In this photo provided by Miami-Dade Fire Rescue, search and rescue personnel search for survivors through the rubble at the Champlain Towers South Condo in Surfside, Fla., on Friday.
In this photo provided by Miami-Dade Fire Rescue, search and rescue personnel search for survivors through the rubble at the Champlain Towers South Condo in Surfside, Fla., on Friday.

Following the collapse of a high-rise condo building in Florida, people across the country are asking questions about building safety.

Illinois does not have a 40-year building re-certification requirement as Florida does, but experts said that should not matter.

David Gill is the director of facilities planning and construction at Illinois State University. Gill said safety begins with annual checkups on high rises like Watterson Towers.

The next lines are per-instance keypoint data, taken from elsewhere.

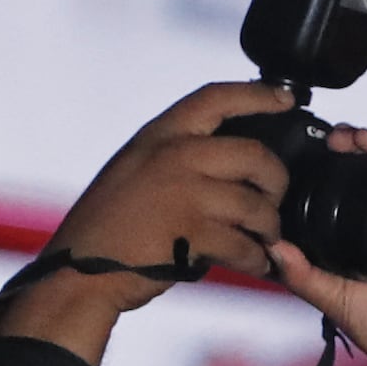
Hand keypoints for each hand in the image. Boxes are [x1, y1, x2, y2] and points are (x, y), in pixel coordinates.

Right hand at [0, 81, 304, 353]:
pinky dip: (257, 259)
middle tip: (274, 200)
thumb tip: (230, 156)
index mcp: (159, 136)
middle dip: (277, 181)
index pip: (215, 97)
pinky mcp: (194, 234)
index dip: (257, 94)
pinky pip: (247, 245)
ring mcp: (184, 193)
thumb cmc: (110, 225)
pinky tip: (255, 262)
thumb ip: (177, 155)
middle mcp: (173, 156)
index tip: (286, 98)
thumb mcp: (137, 169)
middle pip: (255, 154)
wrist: (80, 270)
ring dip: (268, 228)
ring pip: (257, 206)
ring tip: (263, 239)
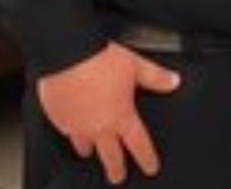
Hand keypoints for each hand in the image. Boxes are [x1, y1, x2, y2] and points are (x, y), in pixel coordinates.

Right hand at [36, 42, 180, 184]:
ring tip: (90, 152)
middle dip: (116, 169)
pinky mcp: (57, 118)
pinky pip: (66, 131)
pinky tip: (72, 127)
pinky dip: (70, 131)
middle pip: (110, 156)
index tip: (150, 167)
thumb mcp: (136, 65)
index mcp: (121, 116)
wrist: (67, 53)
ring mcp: (76, 125)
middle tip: (118, 177)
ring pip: (84, 146)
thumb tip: (173, 81)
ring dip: (89, 149)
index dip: (147, 158)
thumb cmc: (99, 58)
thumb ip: (155, 77)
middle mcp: (98, 126)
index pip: (139, 144)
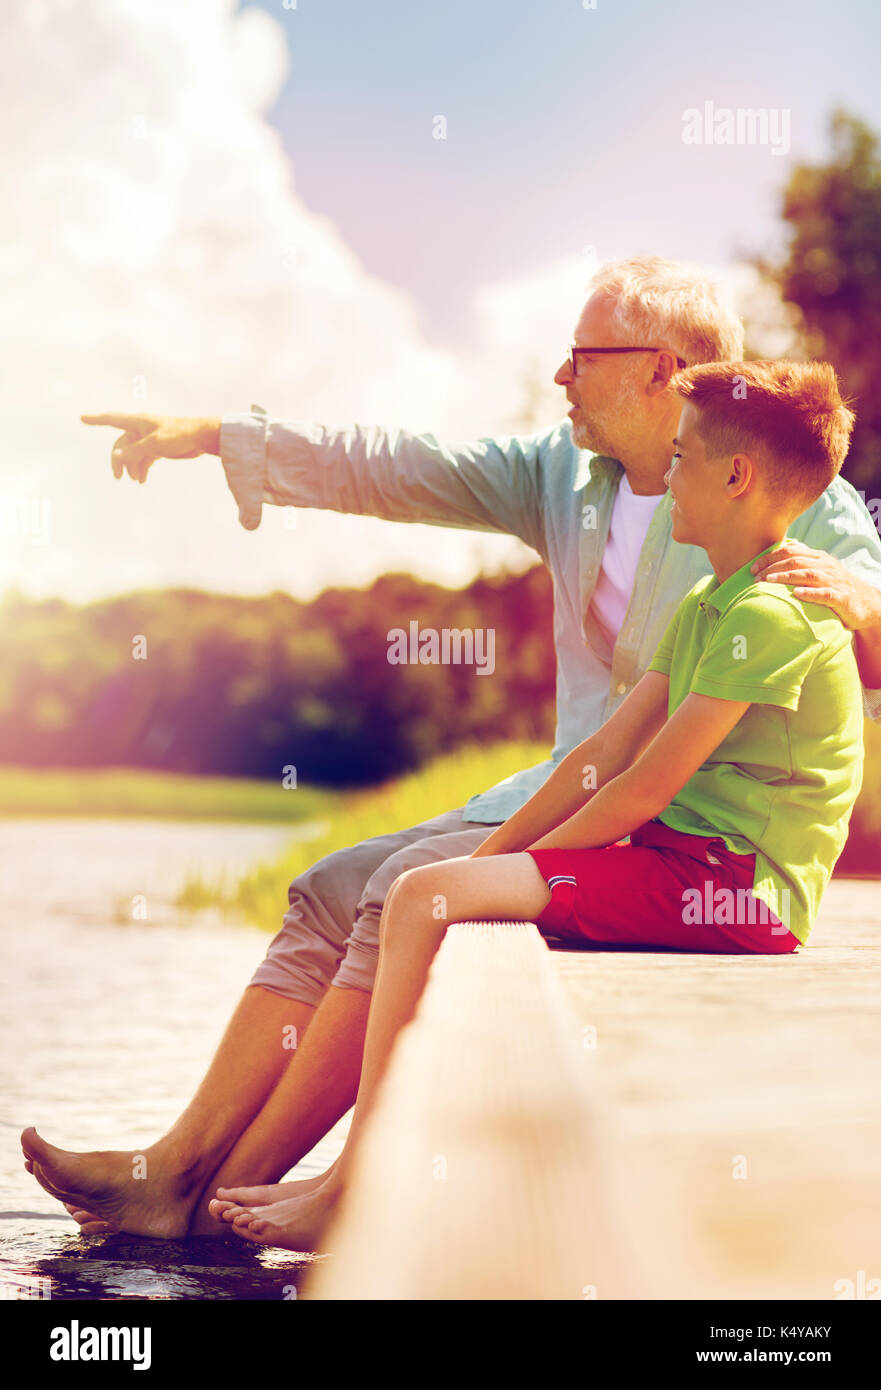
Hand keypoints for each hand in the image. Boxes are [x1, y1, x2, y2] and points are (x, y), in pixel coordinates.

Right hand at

"If they notice any unusual problems or cracks in concrete, they will contact our office. We have architects and engineers on staff. We would send somebody over to look at it. If it's a serious issue and we need specialty consultants, we would engage an outside structural engineer or forensic person to make a recommendation," said Gill.

At 298 feet and 28 stories, Watterson is considerably taller than the 13-story condo that collapsed. Watterson also is 11 years older than the 40-year-old Miami condo. Watterson went into service in 1969, though Gill said Watterson is still in great shape.

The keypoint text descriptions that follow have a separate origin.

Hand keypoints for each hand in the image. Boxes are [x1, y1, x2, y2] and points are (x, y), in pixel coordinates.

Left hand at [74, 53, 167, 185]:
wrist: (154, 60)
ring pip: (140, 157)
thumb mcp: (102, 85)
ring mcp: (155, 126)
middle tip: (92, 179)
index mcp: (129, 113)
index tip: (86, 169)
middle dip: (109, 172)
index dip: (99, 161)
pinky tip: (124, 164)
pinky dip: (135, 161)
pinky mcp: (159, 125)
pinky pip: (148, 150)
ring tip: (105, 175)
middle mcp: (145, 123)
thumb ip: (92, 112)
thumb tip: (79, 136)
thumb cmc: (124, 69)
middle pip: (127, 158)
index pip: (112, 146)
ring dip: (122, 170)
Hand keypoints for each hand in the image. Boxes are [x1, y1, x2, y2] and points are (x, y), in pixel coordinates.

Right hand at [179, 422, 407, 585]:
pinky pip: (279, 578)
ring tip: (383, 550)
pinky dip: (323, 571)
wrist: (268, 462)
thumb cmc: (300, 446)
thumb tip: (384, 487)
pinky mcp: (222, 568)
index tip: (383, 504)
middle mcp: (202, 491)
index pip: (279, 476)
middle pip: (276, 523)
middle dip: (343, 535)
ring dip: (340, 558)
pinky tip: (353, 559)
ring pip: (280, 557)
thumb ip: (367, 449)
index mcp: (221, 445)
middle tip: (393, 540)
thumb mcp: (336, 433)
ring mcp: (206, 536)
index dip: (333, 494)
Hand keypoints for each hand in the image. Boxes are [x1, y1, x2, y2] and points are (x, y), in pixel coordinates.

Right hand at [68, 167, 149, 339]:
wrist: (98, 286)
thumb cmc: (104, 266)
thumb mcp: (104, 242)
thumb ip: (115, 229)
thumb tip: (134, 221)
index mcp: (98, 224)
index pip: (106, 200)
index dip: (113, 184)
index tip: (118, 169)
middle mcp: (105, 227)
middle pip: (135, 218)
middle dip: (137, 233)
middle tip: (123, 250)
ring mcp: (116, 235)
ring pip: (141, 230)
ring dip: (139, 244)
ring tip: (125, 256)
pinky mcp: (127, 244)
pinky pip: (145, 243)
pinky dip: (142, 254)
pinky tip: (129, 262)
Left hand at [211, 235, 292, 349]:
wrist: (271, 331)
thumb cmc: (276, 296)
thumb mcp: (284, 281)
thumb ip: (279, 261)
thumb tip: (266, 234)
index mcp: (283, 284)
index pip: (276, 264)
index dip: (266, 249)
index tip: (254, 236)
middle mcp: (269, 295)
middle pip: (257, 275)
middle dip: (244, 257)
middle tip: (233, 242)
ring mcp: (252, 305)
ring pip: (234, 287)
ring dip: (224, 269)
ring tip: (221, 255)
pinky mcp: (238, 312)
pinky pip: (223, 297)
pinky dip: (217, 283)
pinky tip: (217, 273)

Part of the reason the Miami condo went down was structural metal deterioration caused by salt sea air. The Midwest doesn't have that. Illinois does have environmental challenges of its own. Gill said winter and parking decks, for instance.

"We put salt down to de-ice surfaces. That salt leaches into concrete and can erode the rebar, the structural element of the concrete. So things like parking decks are going to get a much more frequent evaluation for structural degradation," said Gill.

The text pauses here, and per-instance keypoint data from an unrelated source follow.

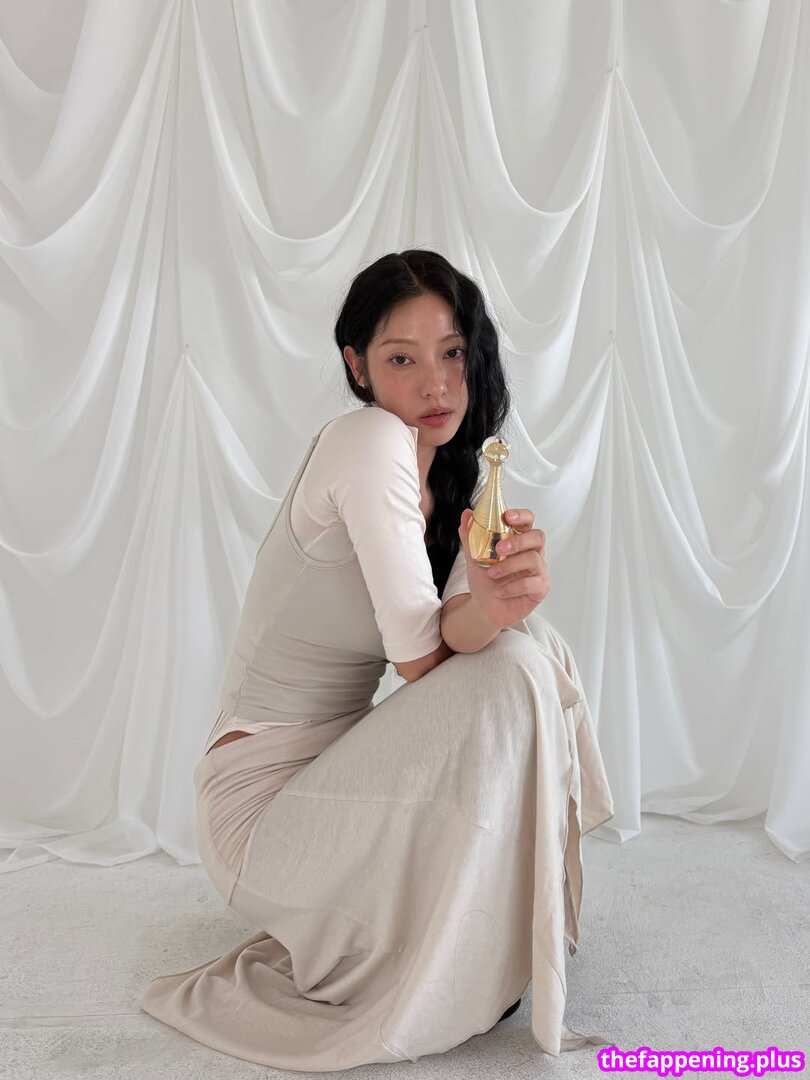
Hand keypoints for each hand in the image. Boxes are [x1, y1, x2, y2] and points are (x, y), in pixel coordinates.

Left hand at [458, 507, 550, 629]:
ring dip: (510, 566)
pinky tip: (501, 591)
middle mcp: (532, 552)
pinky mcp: (540, 588)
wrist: (484, 608)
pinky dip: (513, 586)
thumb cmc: (484, 579)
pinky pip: (533, 583)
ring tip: (492, 573)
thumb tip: (466, 514)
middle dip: (518, 541)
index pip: (527, 521)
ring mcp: (539, 570)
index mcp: (518, 540)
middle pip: (537, 536)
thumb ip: (471, 536)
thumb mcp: (473, 557)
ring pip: (534, 559)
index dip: (521, 516)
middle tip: (499, 549)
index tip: (507, 516)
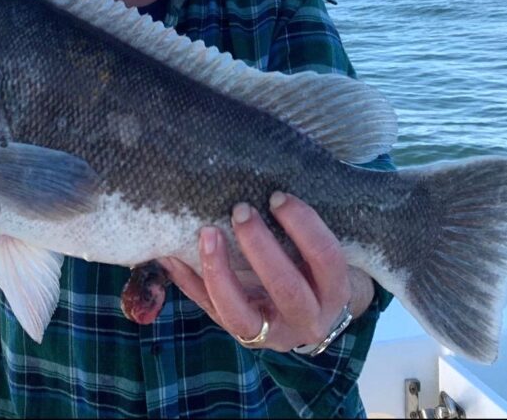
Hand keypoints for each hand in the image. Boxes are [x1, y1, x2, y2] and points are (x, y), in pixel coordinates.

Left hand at [160, 192, 373, 352]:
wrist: (312, 314)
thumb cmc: (314, 265)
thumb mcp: (323, 250)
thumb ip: (305, 224)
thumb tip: (270, 170)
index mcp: (334, 291)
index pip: (325, 258)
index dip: (303, 225)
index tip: (278, 196)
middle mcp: (307, 319)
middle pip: (285, 288)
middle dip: (260, 247)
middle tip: (241, 209)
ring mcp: (271, 334)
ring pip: (241, 314)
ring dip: (219, 271)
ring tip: (207, 233)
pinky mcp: (240, 336)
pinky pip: (210, 312)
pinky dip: (189, 283)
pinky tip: (172, 256)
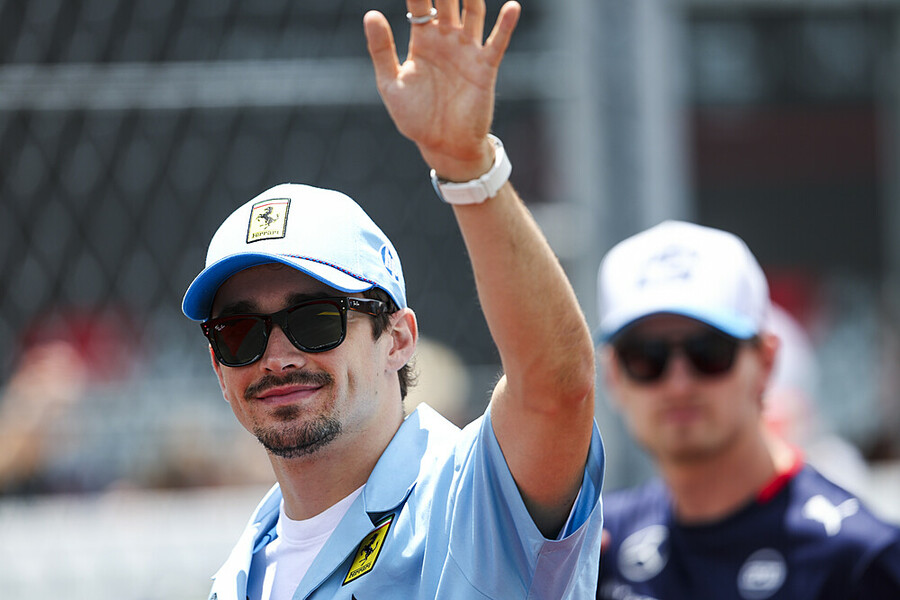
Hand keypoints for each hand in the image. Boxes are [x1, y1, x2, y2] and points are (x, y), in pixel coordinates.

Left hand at [364, 0, 519, 180]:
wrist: (443, 146)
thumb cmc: (416, 118)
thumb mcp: (391, 84)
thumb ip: (382, 49)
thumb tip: (370, 13)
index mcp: (422, 40)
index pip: (419, 3)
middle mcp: (446, 39)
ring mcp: (467, 51)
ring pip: (473, 12)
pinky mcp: (485, 68)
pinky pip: (496, 42)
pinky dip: (505, 25)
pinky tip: (511, 6)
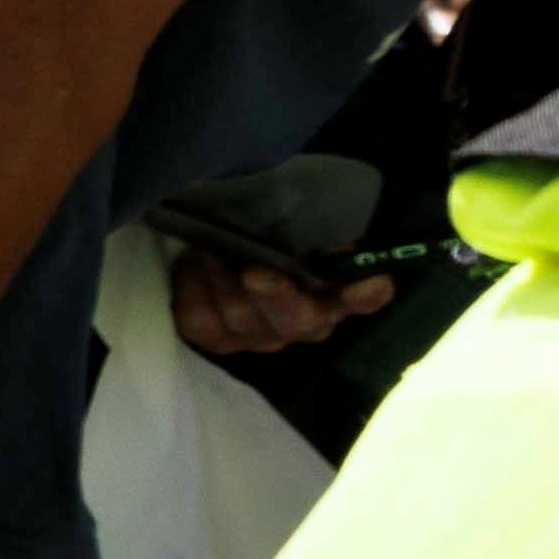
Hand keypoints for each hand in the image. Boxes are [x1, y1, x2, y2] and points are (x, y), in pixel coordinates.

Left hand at [163, 244, 392, 358]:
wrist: (223, 247)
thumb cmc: (270, 233)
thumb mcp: (294, 221)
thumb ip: (311, 222)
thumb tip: (316, 220)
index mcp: (338, 292)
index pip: (366, 297)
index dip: (366, 293)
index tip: (366, 281)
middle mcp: (305, 322)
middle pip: (298, 319)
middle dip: (276, 296)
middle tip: (255, 273)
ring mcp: (261, 336)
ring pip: (242, 318)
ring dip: (222, 279)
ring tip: (209, 248)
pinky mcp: (217, 339)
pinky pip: (200, 319)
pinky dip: (192, 287)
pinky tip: (192, 262)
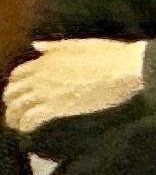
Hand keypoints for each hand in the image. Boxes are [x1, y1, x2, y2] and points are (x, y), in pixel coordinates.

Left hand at [4, 37, 147, 134]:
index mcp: (46, 60)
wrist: (124, 68)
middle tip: (14, 110)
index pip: (18, 74)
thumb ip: (54, 47)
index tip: (17, 92)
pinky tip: (27, 130)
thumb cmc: (108, 54)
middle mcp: (41, 76)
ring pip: (17, 106)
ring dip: (13, 116)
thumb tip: (36, 45)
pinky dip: (26, 125)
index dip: (14, 84)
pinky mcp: (57, 107)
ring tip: (16, 124)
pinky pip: (31, 118)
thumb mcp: (78, 44)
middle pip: (13, 91)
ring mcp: (47, 92)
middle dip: (10, 102)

Gill said parking decks have a three to five-year maintenance cycle with various procedures required to keep them in shape. He said high rise buildings such as Watterson, Hewitt-Manchester, and Tri-Towers on campus also are designed with wind in mind to accept swaying and deflection without harm.

He said buildings are like cars. They have a natural, though longer, lifespan.

"You would plan to drive a car for so many years and all the parts start to wear out and then you either have to do a major overhaul and rebuild it, or you would replace it with something new. Buildings are similar. They hit a certain point in their life, and you need to be looking at all those things," said Gill.

When they do hit old age, he said that doesn't mean they are unsafe and must be torn down. They just may not fit their original use.

"Quite often, those buildings get repurposed for new uses and you would evaluate all those systems at that time. Depending on the type of construction, buildings would last from 50 to 100 years and we have several buildings on campus that are over 100 years old," said Gill.

High-rise buildings typically have tougher standards than something four stories or less that is made of wood, he said. Paradoxically that means the lower-rise buildings need inspection more often.

Building codes change over time and structures such as the original State Farm building in downtown Bloomington or Watterson Towers would not be built that way today. Gill said that does not make them unsafe if properly maintained, as both are.